View vulnerabilities

There are multiple ways to view vulnerability information:

  • Select Vulnerabilities in the header to view a grid list of all vulnerabilities found in your organization. Select a vulnerability name from that list for more details including HTTP information, steps on how to fix this vulnerability, and details about the identity, timing and location of the vulnerability including build numbers, reporting servers, category and security standards.

  • You can also see vulnerability information for an individual application or server:

    • Select Applications in the header, then select an application name to see its details page. Select the Vulnerabilities tab. You will see a grid list of vulnerabilities for that application.

      Select the trend line symbol above the grid to view a timeline of the vulnerabilities. Use the buttons above the chart to view data by Severity or Discovery. Hover over the trend lines to see a breakdown of the data for that point in time (number of vulnerabilities, time stamp or status).

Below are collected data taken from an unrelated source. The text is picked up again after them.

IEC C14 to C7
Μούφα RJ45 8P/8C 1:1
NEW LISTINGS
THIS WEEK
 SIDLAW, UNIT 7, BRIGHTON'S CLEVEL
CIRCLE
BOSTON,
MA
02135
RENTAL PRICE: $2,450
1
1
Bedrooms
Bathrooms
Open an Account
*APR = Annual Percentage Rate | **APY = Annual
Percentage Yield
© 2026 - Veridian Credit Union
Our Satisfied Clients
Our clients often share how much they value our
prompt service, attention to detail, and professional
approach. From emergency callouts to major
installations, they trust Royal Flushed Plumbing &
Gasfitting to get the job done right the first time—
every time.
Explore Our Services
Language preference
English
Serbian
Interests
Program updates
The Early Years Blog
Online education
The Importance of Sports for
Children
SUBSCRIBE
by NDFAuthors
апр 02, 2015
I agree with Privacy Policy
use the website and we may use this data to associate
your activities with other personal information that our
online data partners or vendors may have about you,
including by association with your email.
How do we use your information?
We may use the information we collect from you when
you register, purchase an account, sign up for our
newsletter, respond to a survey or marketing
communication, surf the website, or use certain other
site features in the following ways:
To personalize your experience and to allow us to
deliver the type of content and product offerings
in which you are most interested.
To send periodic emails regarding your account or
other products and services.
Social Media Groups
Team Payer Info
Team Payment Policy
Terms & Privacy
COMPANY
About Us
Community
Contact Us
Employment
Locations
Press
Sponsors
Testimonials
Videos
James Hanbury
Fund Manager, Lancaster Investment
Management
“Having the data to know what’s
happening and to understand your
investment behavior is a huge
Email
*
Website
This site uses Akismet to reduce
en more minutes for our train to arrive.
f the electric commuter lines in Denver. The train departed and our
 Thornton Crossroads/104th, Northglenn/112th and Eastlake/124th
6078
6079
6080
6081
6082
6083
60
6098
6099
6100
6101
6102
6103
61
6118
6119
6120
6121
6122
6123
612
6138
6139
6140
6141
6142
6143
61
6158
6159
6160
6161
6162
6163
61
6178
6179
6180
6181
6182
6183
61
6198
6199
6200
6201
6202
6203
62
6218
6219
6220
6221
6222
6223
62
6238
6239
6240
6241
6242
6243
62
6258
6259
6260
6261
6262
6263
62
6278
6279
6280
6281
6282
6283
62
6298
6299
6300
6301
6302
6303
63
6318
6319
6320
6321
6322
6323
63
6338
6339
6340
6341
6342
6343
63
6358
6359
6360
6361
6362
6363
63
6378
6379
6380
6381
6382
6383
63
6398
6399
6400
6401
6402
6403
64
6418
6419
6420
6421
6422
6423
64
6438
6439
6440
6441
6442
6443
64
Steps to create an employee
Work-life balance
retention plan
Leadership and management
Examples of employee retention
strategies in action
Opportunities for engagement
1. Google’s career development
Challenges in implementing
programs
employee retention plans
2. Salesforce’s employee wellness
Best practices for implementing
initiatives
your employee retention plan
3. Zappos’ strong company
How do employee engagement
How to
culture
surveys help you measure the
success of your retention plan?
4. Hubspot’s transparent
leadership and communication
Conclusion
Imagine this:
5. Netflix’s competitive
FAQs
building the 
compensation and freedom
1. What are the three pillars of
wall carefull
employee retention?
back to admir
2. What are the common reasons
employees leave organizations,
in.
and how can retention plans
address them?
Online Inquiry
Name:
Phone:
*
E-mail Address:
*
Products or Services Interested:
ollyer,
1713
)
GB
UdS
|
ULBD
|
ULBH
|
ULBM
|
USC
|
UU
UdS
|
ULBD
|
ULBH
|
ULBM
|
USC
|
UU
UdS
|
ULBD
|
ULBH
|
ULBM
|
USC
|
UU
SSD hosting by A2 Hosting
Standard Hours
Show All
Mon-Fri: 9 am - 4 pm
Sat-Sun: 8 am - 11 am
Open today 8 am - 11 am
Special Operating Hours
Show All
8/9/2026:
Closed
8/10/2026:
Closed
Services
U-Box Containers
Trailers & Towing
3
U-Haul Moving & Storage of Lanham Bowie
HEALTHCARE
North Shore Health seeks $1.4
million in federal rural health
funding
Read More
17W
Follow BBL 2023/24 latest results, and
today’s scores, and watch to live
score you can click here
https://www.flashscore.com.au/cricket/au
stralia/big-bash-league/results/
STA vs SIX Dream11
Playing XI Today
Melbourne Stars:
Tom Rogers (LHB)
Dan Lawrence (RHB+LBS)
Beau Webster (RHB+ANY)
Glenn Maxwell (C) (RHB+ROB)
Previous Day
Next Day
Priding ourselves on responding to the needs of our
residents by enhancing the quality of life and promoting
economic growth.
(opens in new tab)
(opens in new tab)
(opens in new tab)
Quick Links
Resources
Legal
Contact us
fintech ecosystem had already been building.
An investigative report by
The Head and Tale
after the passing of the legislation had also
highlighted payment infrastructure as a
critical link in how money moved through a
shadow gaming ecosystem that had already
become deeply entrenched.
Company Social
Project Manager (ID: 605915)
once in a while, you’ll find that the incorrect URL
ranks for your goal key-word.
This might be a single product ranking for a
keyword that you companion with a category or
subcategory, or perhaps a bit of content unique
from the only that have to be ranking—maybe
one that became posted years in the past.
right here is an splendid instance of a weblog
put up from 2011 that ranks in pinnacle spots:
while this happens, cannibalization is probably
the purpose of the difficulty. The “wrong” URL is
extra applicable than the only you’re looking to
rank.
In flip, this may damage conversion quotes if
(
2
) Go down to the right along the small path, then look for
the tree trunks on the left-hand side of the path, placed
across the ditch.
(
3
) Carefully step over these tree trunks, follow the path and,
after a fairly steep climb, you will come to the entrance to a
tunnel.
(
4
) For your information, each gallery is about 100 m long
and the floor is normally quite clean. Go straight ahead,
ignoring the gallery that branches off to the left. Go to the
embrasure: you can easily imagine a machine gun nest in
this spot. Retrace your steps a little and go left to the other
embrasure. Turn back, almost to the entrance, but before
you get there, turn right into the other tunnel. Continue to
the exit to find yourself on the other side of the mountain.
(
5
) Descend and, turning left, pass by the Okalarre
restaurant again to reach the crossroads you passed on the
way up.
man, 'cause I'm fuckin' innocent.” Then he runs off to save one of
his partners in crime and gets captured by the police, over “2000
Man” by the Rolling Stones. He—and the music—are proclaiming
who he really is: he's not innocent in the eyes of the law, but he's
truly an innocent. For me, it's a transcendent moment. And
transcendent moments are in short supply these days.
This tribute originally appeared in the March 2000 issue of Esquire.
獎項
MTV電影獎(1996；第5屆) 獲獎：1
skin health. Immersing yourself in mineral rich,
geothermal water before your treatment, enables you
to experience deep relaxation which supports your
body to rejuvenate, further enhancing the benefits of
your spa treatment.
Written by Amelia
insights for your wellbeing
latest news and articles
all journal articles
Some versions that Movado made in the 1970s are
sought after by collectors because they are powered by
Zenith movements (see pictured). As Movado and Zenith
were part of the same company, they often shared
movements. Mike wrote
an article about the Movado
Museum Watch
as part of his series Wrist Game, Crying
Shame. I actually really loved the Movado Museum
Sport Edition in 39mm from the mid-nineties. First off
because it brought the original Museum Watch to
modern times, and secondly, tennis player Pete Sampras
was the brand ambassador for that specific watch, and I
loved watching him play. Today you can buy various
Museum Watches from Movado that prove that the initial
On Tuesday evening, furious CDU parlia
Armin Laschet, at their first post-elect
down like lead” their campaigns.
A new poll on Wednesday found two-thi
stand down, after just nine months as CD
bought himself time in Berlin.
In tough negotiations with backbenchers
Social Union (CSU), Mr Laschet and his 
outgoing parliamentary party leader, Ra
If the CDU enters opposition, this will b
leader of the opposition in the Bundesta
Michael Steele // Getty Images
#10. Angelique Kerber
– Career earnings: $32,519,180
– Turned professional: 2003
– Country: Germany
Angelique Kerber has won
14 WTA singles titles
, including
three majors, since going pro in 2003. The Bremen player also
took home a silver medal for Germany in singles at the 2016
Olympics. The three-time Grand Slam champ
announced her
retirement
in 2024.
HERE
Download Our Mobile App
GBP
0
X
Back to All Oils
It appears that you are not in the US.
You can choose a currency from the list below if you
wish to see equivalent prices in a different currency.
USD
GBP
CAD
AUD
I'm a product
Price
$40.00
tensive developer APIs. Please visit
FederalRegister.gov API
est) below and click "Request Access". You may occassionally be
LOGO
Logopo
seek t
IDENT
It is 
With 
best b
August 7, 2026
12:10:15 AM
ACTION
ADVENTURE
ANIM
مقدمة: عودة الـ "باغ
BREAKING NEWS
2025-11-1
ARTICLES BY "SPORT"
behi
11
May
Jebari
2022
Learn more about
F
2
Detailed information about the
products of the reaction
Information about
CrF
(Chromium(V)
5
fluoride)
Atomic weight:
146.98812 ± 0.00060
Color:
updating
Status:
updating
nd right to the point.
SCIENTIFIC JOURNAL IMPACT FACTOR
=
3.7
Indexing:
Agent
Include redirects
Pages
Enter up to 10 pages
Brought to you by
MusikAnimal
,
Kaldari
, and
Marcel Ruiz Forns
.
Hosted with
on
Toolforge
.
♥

      Any filters you apply in the grid also update the data in the chart. Use the filter for the Last detected column to update the time span shown in the timeline.

    • Select Servers in the header, then select a server name to see its details page. Select the Vulnerabilities tab.

  • Select the small triangle at the very top of the vulnerabilities grid to filter all your vulnerabilities to only see those that are open, high confidence, policy violation or pending review. You can also click on the magnifying glass icon to search for specific vulnerabilities.

    VulnerabilityQuickFilter.png
  • Select the Filter icon next to the column headers to filter by:

    • Severity: critical, high, medium, low, note

    • Vulnerability: tags, types, servers, environments, URLs or compliance policies

    • Application: applications names or tags

    • Last detected: first or last detected, time range or select custom to enter specific dates and times

    • Status: status and whether or not it is being tracked

    To remove filters, select Clear next to the column header.

  • To see your application's vulnerability data in more detail, you can also configure your Contrast agent to report session metadata.

Note

For Contrast to find weaknesses and present findings, you must exercise your application.